Monday, May 13, 2019

A Breakthrough for Post-partum Depression



Last month, the FDA approved Zulresso (brexanolone), the first drug specifically indicated to treat postpartum depression (PPD), a major depressive episode that affects an estimated 15 percent of women following childbirth.   Up to 70 percent of  new mothers experience the “baby blues” and exhibit emotional lability, irritability, and anxiety that typically last a couple of weeks and resolve on their own without treatment.  PPD is different.  It’s a much more serious and debilitating condition which may continue for months and is characterized by sadness, apathy, anhedonia, cognitive impairment, feelings of worthlessness and/or guilt, thoughts of harm (to oneself or the baby), and even suicidal ideation.   
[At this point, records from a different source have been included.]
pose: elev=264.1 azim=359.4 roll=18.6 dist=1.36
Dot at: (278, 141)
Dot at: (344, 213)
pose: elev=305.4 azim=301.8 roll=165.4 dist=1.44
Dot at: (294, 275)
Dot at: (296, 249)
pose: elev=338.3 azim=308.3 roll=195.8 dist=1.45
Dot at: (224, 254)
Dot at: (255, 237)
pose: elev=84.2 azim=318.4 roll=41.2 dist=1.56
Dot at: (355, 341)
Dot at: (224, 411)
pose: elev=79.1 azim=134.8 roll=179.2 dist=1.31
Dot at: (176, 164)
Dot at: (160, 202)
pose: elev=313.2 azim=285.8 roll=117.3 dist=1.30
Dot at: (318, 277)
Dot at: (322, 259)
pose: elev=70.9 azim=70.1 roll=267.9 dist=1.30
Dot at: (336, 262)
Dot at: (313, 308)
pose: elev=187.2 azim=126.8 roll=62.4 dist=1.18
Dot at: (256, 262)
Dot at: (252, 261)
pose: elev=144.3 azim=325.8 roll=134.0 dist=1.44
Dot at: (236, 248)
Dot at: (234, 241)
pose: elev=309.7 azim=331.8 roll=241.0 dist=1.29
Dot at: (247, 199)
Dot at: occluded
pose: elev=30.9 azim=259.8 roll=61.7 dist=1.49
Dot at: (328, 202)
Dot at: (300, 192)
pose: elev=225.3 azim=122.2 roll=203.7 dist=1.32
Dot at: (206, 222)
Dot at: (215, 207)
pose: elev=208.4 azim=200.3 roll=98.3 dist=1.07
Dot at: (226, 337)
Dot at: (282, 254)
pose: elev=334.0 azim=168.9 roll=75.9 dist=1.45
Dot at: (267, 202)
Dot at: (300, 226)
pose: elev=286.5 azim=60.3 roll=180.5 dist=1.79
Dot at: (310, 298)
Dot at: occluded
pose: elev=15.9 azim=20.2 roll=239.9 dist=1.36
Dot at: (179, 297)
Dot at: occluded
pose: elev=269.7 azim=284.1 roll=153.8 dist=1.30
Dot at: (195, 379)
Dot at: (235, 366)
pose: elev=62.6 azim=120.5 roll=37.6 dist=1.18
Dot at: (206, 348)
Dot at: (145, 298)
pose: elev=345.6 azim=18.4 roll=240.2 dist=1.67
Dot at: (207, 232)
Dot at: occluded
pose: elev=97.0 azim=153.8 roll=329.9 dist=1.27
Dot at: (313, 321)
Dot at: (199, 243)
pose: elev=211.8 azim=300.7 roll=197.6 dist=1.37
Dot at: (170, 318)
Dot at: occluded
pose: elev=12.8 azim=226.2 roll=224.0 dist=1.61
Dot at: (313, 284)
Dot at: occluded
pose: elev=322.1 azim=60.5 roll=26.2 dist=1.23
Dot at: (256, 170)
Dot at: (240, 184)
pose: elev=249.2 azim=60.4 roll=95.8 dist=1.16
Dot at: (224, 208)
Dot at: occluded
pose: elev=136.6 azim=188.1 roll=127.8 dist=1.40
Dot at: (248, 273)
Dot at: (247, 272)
Unlike other antidepressants, Zulresso is administered via intravenous infusion over 60 hours and has a different mechanism of action.  Its active ingredient is a synthetic progesterone derivative, allopregnanolone, which acts on the main inhibitory neurotransmitter system in the brain, the GABA system, to modulate the stress response.  In addition, unlike other marketed oral antidepressants which can take several weeks to be effective, in clinical trials the drug was shown to reduce the severity of depression within 24-48 hours.
The drug has an anticipated cost of $20,000 to $35,000 per patient for the infusion alone and should be available in June 2019 through the "Zulresso Risk Evaluation and Mitigation Strategy (REM)S Program," which requires administration by a health care provider in a certified health care facility where the patient can be closely monitored for excessive sedation and sudden loss of consciousness (boxed warning).  Safety in breast-feeding is still to be determined by the FDA.